Chicago, IL – The NHL finished handing out its season awards on Saturday, and Alex Ovechkin of the Washington Capitals took home the Hart Trophy as the most valuable player of the league.
Ovechkin won the award for the third time in his career (2008, 2009) as the Russian star became the eighth player with as many as three MVPs, joining Wayne Gretzky (9), Gordie Howe (6), Eddie Shore (4), Bobby Clarke (3), Mario Lemieux (3), Howie Morenz (3) and Bobby Orr (3).
Ovechkin led the NHL this season with 32 goals, scoring 24 in his final 23 games and tied with Pittsburgh's Sidney Crosby for third in the league with 56 points. He was first in power-play goals with 16 and led the Capitals to their fifth Southeast Division title in the past six years. The 27-year-old Moscow native was also a finalist in 2010.
John Tavares of the New York Islanders and Crosby were also in the running for the award.
Crosby won the Ted Lindsay award for most outstanding players as voted by fellow players for the second time in his career.
Crosby tied for third in the league with 56 points despite missing the final 12 games of the season because of a broken jaw. His 41 assists were second in the NHL and his points-per-game average of 1.56 led the league.
The 25-year-old native of Nova Scotia posted a career-best plus-26 rating and helped Pittsburgh to the top seed in the Eastern Conference playoffs.
"It was nice. That's not something that you're thinking about during the season," said Crosby. "But to be recognized by the guys that you play against, I think it's obviously a compliment. Happy with the regular season. Felt like it was pretty good, for the most part."
Also up for the award were Ovechkin, who had won the honor three times previously, and Tampa Bay Lightning forward Martin St. Louis, who won the Art Ross Trophy for leading the NHL in points this season with 60.
Florida Panthers center Jonathan Huberdeau took home the Calder Trophy as the league's top rookie.
Huberdeau notched 14 goals and 17 assists in playing all 48 games this season. His 31 points tied for first among NHL rookies. The 19-year-old was chosen with the third overall pick of the 2011 NHL Draft and recorded the most points by a teenager in Panthers history.
Montreal's Brendan Gallagher and Chicago's Brandon Saad were the other two nominees for the rookie award.
"For sure, it was a surprise," said Huberdeau. "I didn't know I was going to win it. There's two other guys.

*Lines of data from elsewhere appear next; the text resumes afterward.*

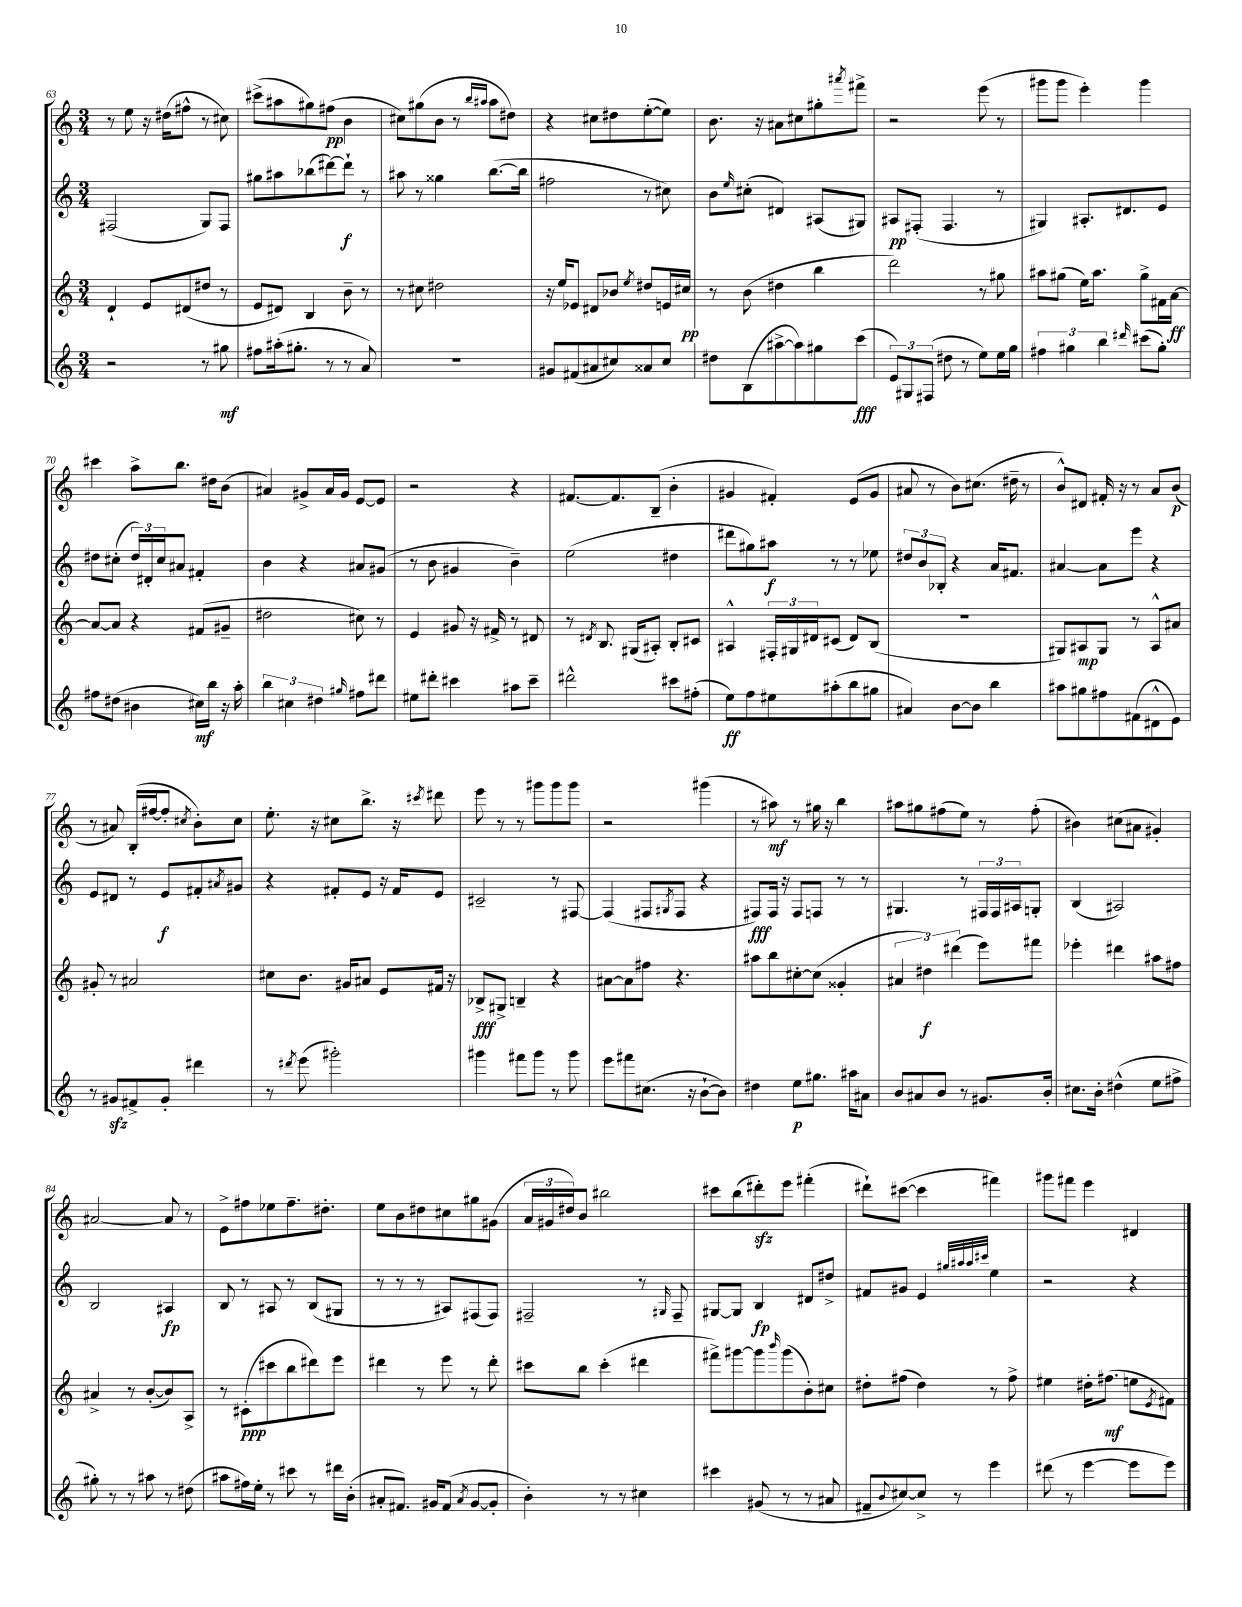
<<
\new StaffGroup <<
\new Staff = "s0" {
    \clef treble \key c \major \numericTimeSignature \time 3/4
    r8 e''8 r16 dis''16( fis''8-^ r8 cis''8) |
    cis'''8->( ais''8 gis''8) fis''8\pp( b'4 |
    cis''8) gis''8( b'8 r8 \grace { b''16 ais''16 } ais''8 dis''8) |
    r4 cis''8 dis''8 e''8~-.( e''8) |
    b'8. r16 ais'8 cis''8 gis''8-. \acciaccatura { ais'''8 } fis'''8-> |
    r2 e'''8( r8 |
    gis'''8 gis'''8 e'''4-.) gis'''4 |
    cis'''4 a''8-> b''8. dis''16 b'8( |
    ais'4) gis'8-> ais'16 gis'16 e'8~ e'8 |
    r2 r4 |
    fis'8.~ fis'8. b8--( b'4-. |
    gis'4 fis'4-.) e'8( gis'8 |
    ais'8 r8 b'8) cis''8.( dis''16-- r8 |
    b'8-^) dis'8 fis'16-. r16 r8 a'8 b'8\p( |
    r8 ais'8) b16-.( fis''16~ fis''8-. \acciaccatura { cis''8 } b'8-.) cis''8 |
    e''8.-. r16 cis''8 b''8.-> r16 \acciaccatura { cis'''8 } dis'''8 |
    e'''8 r8 r8 gis'''8 gis'''8 gis'''8 |
    r2 gis'''4( |
    r8 ais''8\mf) r8 gis''16 r16 b''4 |
    ais''8 gis''8 fis''8( e''8) r8 fis''8-.( |
    bis'4) cis''8( ais'8 gis'4-.) |
    ais'2~ ais'8 r8 |
    e'8-> fis''8 ees''8 fis''8.-- dis''8.-. |
    e''8 b'8 dis''8 cis''8 gis''8 gis'8( |
    \tuplet 3/2 { a'16 gis'16 dis''16) } b'8 bis''2 |
    cis'''8 b''8( dis'''8-.\sfz) e'''8 fis'''4-.( |
    dis'''8-!) cis'''8~( cis'''4 fis'''4) |
    gis'''8 fis'''8 e'''4 dis'4 \bar "|." |
}
\new Staff = "s1" {
    \clef treble \key c \major \numericTimeSignature \time 3/4
    fis2( g8) fis8 |
    gis''8 ais''8 bes''8( dis'''8~) dis'''8-!\f r8 |
    ais''8 r8 gisis''4 b''8.~( b''16 |
    fis''2 r8 cis''8) |
    b'8 \grace { e''16 } cis''8-.( dis'4) ais8( gis8) |
    ais8\pp fis8-.( fis4. r8 |
    gis4) ais8.-. dis'8. e'8 |
    dis''8 cis''8-.( \tuplet 3/2 { dis''16) dis'16-. cis''16 } ais'8 fis'4-. |
    b'4 r4 ais'8 gis'8( |
    r8 b'8 gis'4 b'4--) |
    e''2( dis''4 |
    dis'''8 gis''8) ais''8\f r8 r8 ees''8 |
    \tuplet 3/2 { dis''8 b'8 bes8-. } r4 a'16 fis'8. |
    ais'4~ ais'8 e'''8 r4 |
    e'8 dis'8 r8 e'8\f fis'8-. \acciaccatura { ais'8 } gis'8 |
    r4 fis'8-. e'8 r16 fis'16 e'8 |
    cis'2-- r8 fis8~ |
    fis4( fis8 \acciaccatura { gis8 } fis8 r4 |
    fis8\fff) fis16 r16 fis8 f8 r8 r8 |
    gis4. r8 \tuplet 3/2 { fis16 fis16 ais16 } g8-. |
    b4( ais2) |
    b2 ais4\fp |
    b8 r8 ais8 r8 b8( gis8 |
    r8 r8 r8 ais8) fis8( fis8) |
    fis2-- r8 \grace { gis16 } fis8-- |
    gis8~ gis8 b4\fp dis'8 dis''8-> |
    fis'8 gis'8 e'4 \grace { gis''32 ais''32 ais''32 cis'''32 } e''4 |
    r2 r4 \bar "|." |
}
\new Staff = "s2" {
    \clef treble \key c \major \numericTimeSignature \time 3/4
    d'4-! e'8 dis'8( dis''8 r8 |
    e'8 dis'8) b4 b'8-- r8 |
    r8 cis''8 dis''2 |
    r16 e''16 ees'8 dis'8 bes'8 \acciaccatura { e''8 } dis''8 e'16 cis''16\pp |
    r8 b'8( dis''4 b''4 |
    d'''2) r8 gis''8 |
    ais''8 gis''8( e''16) ais''8. gis''8-> fis'16 a'16~\ff |
    a'8~ a'8 r4 fis'8( gis'8-- |
    dis''2 cis''8) r8 |
    e'4 gis'8 r16 fis'16-> r8 dis'8 |
    r8 \acciaccatura { dis'8 } b8. gis16( ais8-.) b8-. cis'8 |
    ais4-^ \tuplet 3/2 { fis16-. gis16 dis'16 } cis'8( dis'8) b8( |
    R2. |
    gis8) ais8\mp gis8 r8 ais8-^ ais'8 |
    gis'8-. r8 ais'2 |
    cis''8 b'8. gis'16 ais'8 e'8 fis'16 r16 |
    bes8->\fff gis8-> b4-- r4 |
    ais'8~ ais'8 fis''8 r4. |
    ais''8 b''8 cis''8~-. cis''8( gisis'4-. |
    \tuplet 3/2 { ais'4 dis''4\f) dis'''4( } e'''8) fis'''8 |
    ees'''4-. dis'''4 ais''8 fis''8 |
    ais'4-> r8 b'8~-.( b'8) a8-> |
    r8 cis'8-.\ppp( cis'''8 b''8 dis'''8) e'''8 |
    dis'''4 r8 e'''8 r8 dis'''8-. |
    cis'''8 b''8 cis'''4-.( dis'''4 |
    fis'''8->) gis'''8~ gis'''8 \grace { b'''16 } gis'''8( b'8-.) cis''8 |
    dis''8-. fis''8( dis''4) r8 fis''8-> |
    eis''4 dis''16-. fis''8.\mf( e''8 \acciaccatura { e'8 } fis'8) \bar "|." |
}
\new Staff = "s3" {
    \clef treble \key c \major \numericTimeSignature \time 3/4
    r2 r8 gis''8\mf |
    fis''8 ais''16-.( gis''8.-. r8 r8 a'8) |
    R2. |
    gis'8 fis'8( ais'8 cis''8) aisis'8 cis''8 |
    dis''8 b8( ais''8~-> ais''8) gis''8 c'''8\fff( |
    \tuplet 3/2 { e'8) gis8 fis8( } dis''8 r8 e''8) e''16 g''16 |
    \tuplet 3/2 { fis''4 gis''4 b''4 } \grace { dis'''16 } cis'''8( gis''8-.) |
    fis''8 dis''8( bis'4 cis''16\mf) b''16 r16 a''16-. |
    \tuplet 3/2 { b''4 cis''4 dis''4 } \grace { gis''16 } fis''8 dis'''8 |
    eis''8 dis'''8-. cis'''4 ais''8 cis'''8-- |
    dis'''2-^ cis'''8 fis''8-.( |
    e''8\ff) f''8 eis''8 ais''8-.( b''8 gis''8 |
    ais'4) b'8~ b'8 b''4 |
    ais''8 gis''8 fis''8 fis'8( dis'8-^ e'8) |
    r8 gis'8\sfz fis'8-> gis'8-. dis'''4 |
    r8 \acciaccatura { dis'''8 } e'''8( gis'''2-.) |
    gis'''4 fis'''8 gis'''8 r8 gis'''8 |
    e'''8 fis'''8 cis''8.( r16 b'8~-! b'8) |
    dis''4 e''8\p gis''8. ais''16 ais'8 |
    b'8 ais'8 b'8 r8 gis'8. b'16-. |
    cis''8. b'16-. dis''4-^( e''8 fis''8-> |
    gis''8-.) r8 r8 ais''8 r8 dis''8( |
    ais''8 fis''16) e''16-. r8 cis'''8 r8 dis'''16 b'16-.( |
    ais'8-. fis'8.) gis'16 fis'8( \acciaccatura { ais'8 } gis'8~ gis'8-. |
    b'4-.) r8 r8 cis''4 |
    cis'''4 gis'8( r8 r8 ais'8 |
    fis'8-- \appoggiatura { b'8 } cis''8~) cis''8-> r8 e'''4 |
    dis'''8( r8 e'''4~ e'''8 e'''8) \bar "|." |
}
>>
>>
\layout { \context { \Score currentBarNumber = #63 } }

It was a lot of good rookies this year."
Sergei Bobrovsky of the Columbus Blue Jackets was named the Vezina Trophy winner as the top goaltender in the NHL in his first year with the team.
The 24-year-old Bobrovsky nearly backstopped the team to its second-ever playoff berth. The first Russian to win the trophy was acquired in a trade with Philadelphia last June and compiled a 21-11-6 record with four shutouts, and ranked second in the NHL this season in save percentage (.932) and sixth in goals-against average (2.00).

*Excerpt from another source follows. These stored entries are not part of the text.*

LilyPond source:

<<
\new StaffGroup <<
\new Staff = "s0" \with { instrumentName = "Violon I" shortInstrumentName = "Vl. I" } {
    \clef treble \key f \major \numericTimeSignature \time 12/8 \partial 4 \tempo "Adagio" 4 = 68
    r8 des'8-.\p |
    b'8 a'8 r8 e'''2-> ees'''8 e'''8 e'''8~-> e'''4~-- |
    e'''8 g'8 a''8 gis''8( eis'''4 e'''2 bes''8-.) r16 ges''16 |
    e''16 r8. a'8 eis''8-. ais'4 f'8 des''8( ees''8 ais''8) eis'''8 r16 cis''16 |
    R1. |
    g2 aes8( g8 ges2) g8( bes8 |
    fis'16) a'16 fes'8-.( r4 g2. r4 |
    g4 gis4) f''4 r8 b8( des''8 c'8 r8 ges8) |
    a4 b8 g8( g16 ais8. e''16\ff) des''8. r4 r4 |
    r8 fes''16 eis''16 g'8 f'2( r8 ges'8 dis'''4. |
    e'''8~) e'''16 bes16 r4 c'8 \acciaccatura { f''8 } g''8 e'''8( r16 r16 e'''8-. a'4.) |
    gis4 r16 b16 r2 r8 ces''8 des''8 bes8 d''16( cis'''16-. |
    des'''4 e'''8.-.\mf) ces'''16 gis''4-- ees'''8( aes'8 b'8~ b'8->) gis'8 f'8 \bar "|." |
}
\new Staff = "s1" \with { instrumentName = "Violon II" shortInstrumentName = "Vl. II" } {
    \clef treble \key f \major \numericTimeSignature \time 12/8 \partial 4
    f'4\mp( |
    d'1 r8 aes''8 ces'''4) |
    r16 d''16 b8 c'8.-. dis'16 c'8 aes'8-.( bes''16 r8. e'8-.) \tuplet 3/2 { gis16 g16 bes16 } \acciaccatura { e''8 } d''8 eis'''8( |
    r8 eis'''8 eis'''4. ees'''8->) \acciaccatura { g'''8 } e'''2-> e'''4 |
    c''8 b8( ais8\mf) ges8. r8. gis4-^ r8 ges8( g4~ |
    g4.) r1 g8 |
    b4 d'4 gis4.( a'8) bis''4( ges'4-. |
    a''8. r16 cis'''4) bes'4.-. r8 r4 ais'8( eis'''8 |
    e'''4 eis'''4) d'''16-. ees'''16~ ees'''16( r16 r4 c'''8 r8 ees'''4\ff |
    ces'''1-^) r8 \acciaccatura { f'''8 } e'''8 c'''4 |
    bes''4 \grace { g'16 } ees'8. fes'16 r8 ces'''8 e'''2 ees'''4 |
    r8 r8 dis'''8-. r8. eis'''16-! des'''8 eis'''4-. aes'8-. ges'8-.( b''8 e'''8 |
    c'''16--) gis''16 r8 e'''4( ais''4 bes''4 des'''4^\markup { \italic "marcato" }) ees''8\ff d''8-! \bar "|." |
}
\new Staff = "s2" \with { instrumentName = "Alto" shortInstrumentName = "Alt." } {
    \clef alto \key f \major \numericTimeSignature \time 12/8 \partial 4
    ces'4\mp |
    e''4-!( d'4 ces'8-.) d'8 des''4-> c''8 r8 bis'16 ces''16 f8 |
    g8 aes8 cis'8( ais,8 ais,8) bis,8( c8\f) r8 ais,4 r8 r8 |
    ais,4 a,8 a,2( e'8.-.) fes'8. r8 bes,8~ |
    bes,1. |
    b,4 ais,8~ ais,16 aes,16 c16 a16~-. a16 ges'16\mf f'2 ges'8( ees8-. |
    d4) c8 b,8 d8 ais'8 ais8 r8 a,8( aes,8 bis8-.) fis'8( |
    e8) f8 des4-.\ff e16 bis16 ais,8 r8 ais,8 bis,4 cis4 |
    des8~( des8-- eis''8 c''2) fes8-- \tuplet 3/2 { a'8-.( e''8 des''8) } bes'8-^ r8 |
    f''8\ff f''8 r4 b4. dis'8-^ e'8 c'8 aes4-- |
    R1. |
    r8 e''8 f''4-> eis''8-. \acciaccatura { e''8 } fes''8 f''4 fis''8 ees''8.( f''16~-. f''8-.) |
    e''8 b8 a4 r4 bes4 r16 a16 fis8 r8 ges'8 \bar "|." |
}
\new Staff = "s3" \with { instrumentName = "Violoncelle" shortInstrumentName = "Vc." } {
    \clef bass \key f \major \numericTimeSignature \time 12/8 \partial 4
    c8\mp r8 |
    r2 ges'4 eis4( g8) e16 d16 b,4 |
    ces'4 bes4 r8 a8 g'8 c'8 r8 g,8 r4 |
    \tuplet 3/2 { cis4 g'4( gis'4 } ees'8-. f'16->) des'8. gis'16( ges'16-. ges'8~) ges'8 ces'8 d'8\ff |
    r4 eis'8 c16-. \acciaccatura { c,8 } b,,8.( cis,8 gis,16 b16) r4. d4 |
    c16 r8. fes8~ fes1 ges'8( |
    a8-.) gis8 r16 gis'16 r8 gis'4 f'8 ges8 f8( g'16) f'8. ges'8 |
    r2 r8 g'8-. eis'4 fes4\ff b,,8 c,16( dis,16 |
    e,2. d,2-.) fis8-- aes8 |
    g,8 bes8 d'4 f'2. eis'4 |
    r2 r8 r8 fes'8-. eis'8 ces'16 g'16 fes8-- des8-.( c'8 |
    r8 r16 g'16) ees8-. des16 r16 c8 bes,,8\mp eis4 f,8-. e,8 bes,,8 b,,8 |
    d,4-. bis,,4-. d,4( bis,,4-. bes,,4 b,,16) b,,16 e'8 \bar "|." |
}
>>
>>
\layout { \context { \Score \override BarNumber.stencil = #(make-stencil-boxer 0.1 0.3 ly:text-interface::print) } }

Bobrovsky posted a 1.64 GAA and a .945 save percentage while winning eight of his last nine decisions from April 9-27, but the Blue Jackets still missed the postseason on a tiebreaker.

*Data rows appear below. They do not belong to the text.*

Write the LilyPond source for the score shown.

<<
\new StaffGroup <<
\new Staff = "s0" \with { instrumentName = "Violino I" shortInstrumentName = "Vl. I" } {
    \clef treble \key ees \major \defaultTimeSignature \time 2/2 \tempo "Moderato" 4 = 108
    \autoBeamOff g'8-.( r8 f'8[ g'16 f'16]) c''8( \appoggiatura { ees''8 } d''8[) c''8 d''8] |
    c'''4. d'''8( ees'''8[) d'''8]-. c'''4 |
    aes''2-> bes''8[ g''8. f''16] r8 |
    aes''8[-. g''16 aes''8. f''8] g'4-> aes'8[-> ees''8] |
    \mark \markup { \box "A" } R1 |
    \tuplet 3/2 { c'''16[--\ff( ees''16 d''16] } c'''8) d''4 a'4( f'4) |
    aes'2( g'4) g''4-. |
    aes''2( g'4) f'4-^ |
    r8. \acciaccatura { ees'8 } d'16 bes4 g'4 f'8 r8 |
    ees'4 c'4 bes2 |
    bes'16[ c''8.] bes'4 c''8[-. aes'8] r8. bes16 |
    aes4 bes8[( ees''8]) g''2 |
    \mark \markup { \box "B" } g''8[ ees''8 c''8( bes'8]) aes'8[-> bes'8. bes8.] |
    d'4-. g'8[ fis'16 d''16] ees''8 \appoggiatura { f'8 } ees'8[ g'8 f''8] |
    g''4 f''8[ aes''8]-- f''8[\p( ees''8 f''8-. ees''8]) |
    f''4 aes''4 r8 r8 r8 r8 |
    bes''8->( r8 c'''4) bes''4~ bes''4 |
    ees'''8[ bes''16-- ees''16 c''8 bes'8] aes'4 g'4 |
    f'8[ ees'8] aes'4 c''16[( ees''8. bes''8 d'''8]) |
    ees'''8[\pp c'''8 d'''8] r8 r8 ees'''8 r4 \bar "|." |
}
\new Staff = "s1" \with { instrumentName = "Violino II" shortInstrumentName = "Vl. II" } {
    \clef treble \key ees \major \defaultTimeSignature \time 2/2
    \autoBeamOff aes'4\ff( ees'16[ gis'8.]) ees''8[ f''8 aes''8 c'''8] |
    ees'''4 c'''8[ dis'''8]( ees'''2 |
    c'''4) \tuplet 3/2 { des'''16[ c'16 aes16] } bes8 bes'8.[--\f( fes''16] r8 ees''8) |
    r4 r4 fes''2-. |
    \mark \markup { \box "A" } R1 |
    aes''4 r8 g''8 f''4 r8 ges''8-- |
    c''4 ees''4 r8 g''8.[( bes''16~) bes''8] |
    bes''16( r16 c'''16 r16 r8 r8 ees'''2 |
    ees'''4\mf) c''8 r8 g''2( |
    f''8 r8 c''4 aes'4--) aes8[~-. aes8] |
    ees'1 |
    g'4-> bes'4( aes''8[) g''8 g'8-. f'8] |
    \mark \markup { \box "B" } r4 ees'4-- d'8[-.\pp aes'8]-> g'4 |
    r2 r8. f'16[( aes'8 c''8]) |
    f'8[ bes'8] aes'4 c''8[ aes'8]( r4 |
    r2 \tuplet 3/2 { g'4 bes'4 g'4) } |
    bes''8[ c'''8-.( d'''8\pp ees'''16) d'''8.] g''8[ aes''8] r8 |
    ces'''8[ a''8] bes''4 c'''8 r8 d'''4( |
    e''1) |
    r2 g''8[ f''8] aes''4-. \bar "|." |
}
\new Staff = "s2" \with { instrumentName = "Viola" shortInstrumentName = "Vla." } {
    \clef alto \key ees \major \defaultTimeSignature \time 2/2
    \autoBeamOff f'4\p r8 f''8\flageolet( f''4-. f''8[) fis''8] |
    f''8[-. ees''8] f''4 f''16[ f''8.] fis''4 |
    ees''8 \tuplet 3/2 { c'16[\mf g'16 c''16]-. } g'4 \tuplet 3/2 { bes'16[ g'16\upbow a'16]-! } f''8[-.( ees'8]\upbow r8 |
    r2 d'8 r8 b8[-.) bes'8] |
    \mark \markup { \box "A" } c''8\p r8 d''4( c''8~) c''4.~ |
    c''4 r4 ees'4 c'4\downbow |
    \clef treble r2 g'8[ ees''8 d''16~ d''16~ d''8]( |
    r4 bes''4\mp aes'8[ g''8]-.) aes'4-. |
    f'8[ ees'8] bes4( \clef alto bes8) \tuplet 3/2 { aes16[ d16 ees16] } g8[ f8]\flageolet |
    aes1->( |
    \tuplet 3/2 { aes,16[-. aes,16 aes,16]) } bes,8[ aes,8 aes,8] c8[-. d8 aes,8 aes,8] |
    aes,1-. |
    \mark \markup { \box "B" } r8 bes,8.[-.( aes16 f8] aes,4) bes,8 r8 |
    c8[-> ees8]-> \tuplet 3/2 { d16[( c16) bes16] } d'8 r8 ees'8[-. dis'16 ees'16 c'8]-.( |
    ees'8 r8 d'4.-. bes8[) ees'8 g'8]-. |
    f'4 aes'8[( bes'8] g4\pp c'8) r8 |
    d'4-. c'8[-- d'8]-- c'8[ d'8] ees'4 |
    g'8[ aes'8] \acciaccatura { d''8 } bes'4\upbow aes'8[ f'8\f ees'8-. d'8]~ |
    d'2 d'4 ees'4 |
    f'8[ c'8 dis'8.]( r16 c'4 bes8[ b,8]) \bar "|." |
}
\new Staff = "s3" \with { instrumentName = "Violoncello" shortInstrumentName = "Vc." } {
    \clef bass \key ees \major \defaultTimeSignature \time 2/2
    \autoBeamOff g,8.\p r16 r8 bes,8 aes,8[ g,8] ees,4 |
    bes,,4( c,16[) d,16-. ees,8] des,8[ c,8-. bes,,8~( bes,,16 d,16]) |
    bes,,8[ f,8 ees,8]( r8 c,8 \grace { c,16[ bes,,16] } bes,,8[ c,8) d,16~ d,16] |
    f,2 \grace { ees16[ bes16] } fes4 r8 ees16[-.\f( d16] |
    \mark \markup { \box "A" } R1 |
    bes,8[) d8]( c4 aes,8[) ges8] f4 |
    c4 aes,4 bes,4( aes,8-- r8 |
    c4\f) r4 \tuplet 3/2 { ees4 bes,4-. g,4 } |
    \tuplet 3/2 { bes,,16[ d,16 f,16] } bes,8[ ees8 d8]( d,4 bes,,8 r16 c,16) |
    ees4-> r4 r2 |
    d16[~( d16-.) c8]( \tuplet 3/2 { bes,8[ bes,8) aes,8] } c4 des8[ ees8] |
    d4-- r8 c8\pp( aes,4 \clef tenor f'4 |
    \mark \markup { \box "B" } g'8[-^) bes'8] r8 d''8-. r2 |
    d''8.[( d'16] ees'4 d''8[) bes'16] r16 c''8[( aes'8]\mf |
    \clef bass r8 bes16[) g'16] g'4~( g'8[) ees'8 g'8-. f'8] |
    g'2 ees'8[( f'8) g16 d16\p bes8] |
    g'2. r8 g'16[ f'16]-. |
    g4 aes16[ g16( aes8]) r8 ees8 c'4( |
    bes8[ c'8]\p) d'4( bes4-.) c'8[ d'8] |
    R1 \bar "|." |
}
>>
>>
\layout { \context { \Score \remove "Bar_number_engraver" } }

"I would like to thank the Columbus Blue Jackets organization, my coaches and teammates who played so hard in front of me every night and the fans who supported us because this would not be possible without them," said Bobrovsky. "I also want to thank my family, especially my wife, Olga, my parents, Andrei and Larissa, and sister, Julia, for all of their love and support and everyone who has helped me achieve this great honor. I work hard to try to be the best player I can be and help my team win and am very honored to receive the Vezina Trophy."
Also in contention for the trophy were Antti Niemi of the San Jose Sharks and Henrik Lundqvist, last year's winner, of the New York Rangers.
The Norris trophy for the league's best defenseman went to P.K. Subban of the Montreal Canadiens.
Subban notched 38 points, tying the career high he set during his rookie campaign two years ago. However, he took 77 games to reach that figure during the 2010-11 season and needed only 42 games in this truncated season.
The 24-year-old Toronto native posted 11 goals, and his seven power-play goals this past season were second-most among defensemen.
"I think as an organization, as a group, as a team, we improved this year. When you improve, everybody benefits," said Subban. "I think I'm just benefitting from our team's success this year."
It is the 12th time a Canadien has won the award, with the last going to Chris Chelios in 1989.
Kris Letang of the Pittsburgh Penguins and Ryan Suter of the Minnesota Wild were also nominated for the award.